Praktische Tipps für die steueroptimierte Goldanlage

Kaufbelege aufbewahren — Die Rechnung oder der Kaufbeleg ist Ihr wichtigstes Dokument für den Nachweis der Haltefrist und der Anschaffungskosten. Ohne Beleg können Sie weder die Spekulationsfrist belegen noch die Anschaffungskosten als Werbungskosten geltend machen. Bewahren Sie alle Unterlagen mindestens zehn Jahre auf.

FIFO-Prinzip beachten — Bei mehreren Goldkäufen unterschiedlicher Zeitpunkte gilt steuerlich das First-In-First-Out-Prinzip: Die zuerst gekauften Einheiten gelten als zuerst verkauft. Wer regelmäßig kauft, sollte die Kaufdaten sorgfältig dokumentieren, um den Ablauf der Spekulationsfrist für jede einzelne Position nachweisen zu können.

Freigrenze gezielt nutzen — Liegt ein Verkauf innerhalb der Spekulationsfrist, kann es sinnvoll sein, den Gewinn auf unter 1.000 EUR zu begrenzen — etwa durch den Teilverkauf einer Position. Beachten Sie: Die 1.000 EUR gelten für alle privaten Veräußerungsgeschäfte des Jahres zusammen (Gold, Kryptowährungen, andere Wirtschaftsgüter).

Regelmäßig kaufen (Sparplan-Prinzip) — Wer monatlich oder quartalsweise Goldmünzen kauft, baut nicht nur systematisch Vermögen auf, sondern profitiert auch davon, dass einzelne Positionen zu unterschiedlichen Zeitpunkten die Spekulationsfrist überschreiten — maximale Flexibilität beim steuerfreien Verkauf.

FAQ — Häufige Fragen zur Goldbesteuerung

1. Muss ich auf den Kauf von Goldbarren Mehrwertsteuer zahlen?

Nein — Anlagegold (Barren ≥995‰ und Münzen gemäß EU-Liste) ist gemäß §25c UStG von der Mehrwertsteuer befreit. Sie kaufen zum Nettopreis.

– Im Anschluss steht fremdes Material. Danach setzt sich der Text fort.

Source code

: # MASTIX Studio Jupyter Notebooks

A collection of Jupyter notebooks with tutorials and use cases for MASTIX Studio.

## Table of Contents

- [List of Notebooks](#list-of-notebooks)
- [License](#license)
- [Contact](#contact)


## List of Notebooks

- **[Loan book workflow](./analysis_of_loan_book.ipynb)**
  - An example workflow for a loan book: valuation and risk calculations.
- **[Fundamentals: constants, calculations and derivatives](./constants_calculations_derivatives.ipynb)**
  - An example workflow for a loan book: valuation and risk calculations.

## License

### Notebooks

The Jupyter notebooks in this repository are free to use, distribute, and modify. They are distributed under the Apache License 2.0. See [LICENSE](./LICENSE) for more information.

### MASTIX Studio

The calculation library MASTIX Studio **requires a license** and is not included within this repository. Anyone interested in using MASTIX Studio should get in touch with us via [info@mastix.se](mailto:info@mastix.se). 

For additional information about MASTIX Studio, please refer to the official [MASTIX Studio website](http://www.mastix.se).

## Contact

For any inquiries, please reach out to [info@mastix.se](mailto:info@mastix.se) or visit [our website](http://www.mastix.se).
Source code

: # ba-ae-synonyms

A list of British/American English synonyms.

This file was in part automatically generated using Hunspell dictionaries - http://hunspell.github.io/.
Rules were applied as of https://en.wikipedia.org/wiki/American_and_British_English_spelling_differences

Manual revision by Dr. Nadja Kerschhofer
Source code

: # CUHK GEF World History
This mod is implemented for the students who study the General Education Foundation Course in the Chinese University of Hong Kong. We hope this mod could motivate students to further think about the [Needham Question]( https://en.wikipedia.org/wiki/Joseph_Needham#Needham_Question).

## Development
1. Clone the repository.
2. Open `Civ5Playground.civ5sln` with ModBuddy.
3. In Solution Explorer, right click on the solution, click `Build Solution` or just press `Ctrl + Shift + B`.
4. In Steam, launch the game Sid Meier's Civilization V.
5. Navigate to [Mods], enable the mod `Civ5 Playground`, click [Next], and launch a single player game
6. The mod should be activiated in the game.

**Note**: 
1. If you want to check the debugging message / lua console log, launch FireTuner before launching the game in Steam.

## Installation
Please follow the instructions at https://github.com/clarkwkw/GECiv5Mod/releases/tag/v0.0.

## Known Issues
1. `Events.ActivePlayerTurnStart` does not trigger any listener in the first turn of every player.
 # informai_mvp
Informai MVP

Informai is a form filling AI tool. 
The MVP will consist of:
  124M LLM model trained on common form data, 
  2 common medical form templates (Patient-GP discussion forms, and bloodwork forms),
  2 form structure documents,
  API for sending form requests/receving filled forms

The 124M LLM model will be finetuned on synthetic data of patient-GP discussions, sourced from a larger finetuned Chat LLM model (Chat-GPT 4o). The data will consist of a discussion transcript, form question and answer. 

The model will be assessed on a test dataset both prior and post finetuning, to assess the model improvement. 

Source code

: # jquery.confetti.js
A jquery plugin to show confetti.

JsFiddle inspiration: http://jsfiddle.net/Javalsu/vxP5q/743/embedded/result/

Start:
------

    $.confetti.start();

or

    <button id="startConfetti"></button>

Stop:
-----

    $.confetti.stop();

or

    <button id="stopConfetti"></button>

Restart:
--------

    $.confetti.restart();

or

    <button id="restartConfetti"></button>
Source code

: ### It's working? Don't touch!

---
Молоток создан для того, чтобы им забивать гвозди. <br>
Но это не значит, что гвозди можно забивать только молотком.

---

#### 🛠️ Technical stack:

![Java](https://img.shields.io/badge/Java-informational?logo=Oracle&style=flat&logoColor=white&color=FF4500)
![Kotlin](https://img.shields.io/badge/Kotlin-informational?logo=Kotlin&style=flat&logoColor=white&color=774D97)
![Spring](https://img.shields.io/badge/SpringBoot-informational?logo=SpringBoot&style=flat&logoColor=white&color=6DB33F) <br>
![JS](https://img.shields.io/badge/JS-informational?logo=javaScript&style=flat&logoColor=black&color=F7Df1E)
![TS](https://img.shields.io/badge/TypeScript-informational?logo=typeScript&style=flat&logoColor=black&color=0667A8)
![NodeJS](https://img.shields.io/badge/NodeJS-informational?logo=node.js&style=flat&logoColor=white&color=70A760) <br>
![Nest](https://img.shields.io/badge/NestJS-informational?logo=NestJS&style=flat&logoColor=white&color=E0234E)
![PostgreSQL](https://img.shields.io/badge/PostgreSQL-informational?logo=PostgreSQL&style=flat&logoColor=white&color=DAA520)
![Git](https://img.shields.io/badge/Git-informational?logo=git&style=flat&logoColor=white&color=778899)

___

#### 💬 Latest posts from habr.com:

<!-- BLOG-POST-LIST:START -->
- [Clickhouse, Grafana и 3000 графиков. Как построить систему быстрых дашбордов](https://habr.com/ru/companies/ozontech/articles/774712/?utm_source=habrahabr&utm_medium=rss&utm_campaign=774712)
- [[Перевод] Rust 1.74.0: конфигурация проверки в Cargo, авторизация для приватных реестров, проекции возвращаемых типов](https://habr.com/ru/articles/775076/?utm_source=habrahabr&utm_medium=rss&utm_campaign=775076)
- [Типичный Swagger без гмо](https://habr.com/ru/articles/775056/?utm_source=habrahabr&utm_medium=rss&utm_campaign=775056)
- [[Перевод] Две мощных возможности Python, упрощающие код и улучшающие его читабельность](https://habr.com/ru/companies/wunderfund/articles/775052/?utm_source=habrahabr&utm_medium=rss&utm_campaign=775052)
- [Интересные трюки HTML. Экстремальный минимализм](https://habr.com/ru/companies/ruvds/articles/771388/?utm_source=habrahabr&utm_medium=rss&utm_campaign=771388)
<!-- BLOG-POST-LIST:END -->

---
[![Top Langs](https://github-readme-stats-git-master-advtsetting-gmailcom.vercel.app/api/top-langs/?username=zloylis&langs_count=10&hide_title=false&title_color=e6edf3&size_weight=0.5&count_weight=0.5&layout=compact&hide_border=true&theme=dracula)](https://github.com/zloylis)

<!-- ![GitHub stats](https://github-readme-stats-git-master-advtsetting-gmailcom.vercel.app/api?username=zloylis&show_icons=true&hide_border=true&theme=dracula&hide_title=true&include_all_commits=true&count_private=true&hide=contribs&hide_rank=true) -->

2. Ab wann ist der Goldverkauf steuerfrei?

Nach Ablauf der zwölfmonatigen Spekulationsfrist gemäß §23 EStG. Beispiel: Kauf am 10. April 2026 — steuerfreier Verkauf ab dem 11. April 2027.

3. Was passiert, wenn ich Gold innerhalb eines Jahres verkaufe?

Der Gewinn wird Ihrem zu versteuernden Einkommen hinzugerechnet. Liegt der Gesamtgewinn aus allen privaten Veräußerungsgeschäften des Jahres unter 1.000 EUR (Freigrenze), fällt keine Steuer an. Über 1.000 EUR wird der gesamte Gewinn besteuert.

4. Gilt die Spekulationsfrist auch für Gold-ETFs?

Nein — klassische Gold-ETFs und Gold-Fonds unterliegen der Abgeltungsteuer (25 % + Soli) ohne Haltefrist. Die Spekulationsfrist gilt nur für physisches Gold und Gold-ETCs mit physischem Lieferanspruch (z. B. Xetra-Gold, Euwax Gold II).

5. Muss ich den Goldkauf dem Finanzamt melden?

Nein — der Erwerb von Gold ist in Deutschland nicht meldepflichtig. Eine steuerliche Deklaration ist erst bei Veräußerung innerhalb der Spekulationsfrist erforderlich (Anlage SO der Steuererklärung).

6. Wie wird Silber besteuert?

Silbermünzen können beim Erwerb der Differenzbesteuerung (§25a UStG) unterliegen — effektive MwSt. ca. 7–9 %. Silberbarren werden mit dem vollen Satz von 19 % besteuert. Bei der Veräußerung gelten dieselben Regeln wie für Gold: Spekulationsfrist 12 Monate, danach steuerfrei.

7. Warum ist Gold steuerlich günstiger als Aktien?

Aktiengewinne unterliegen in Deutschland grundsätzlich der Abgeltungsteuer (25 % + Soli = 26,375 %) — ohne Haltefrist und ohne Möglichkeit der Steuerbefreiung. Physisches Gold dagegen kann nach nur 12 Monaten komplett steuerfrei verkauft werden. Bei gleicher Rendite bedeutet das einen effektiven Steuervorteil von über 26 Prozentpunkten.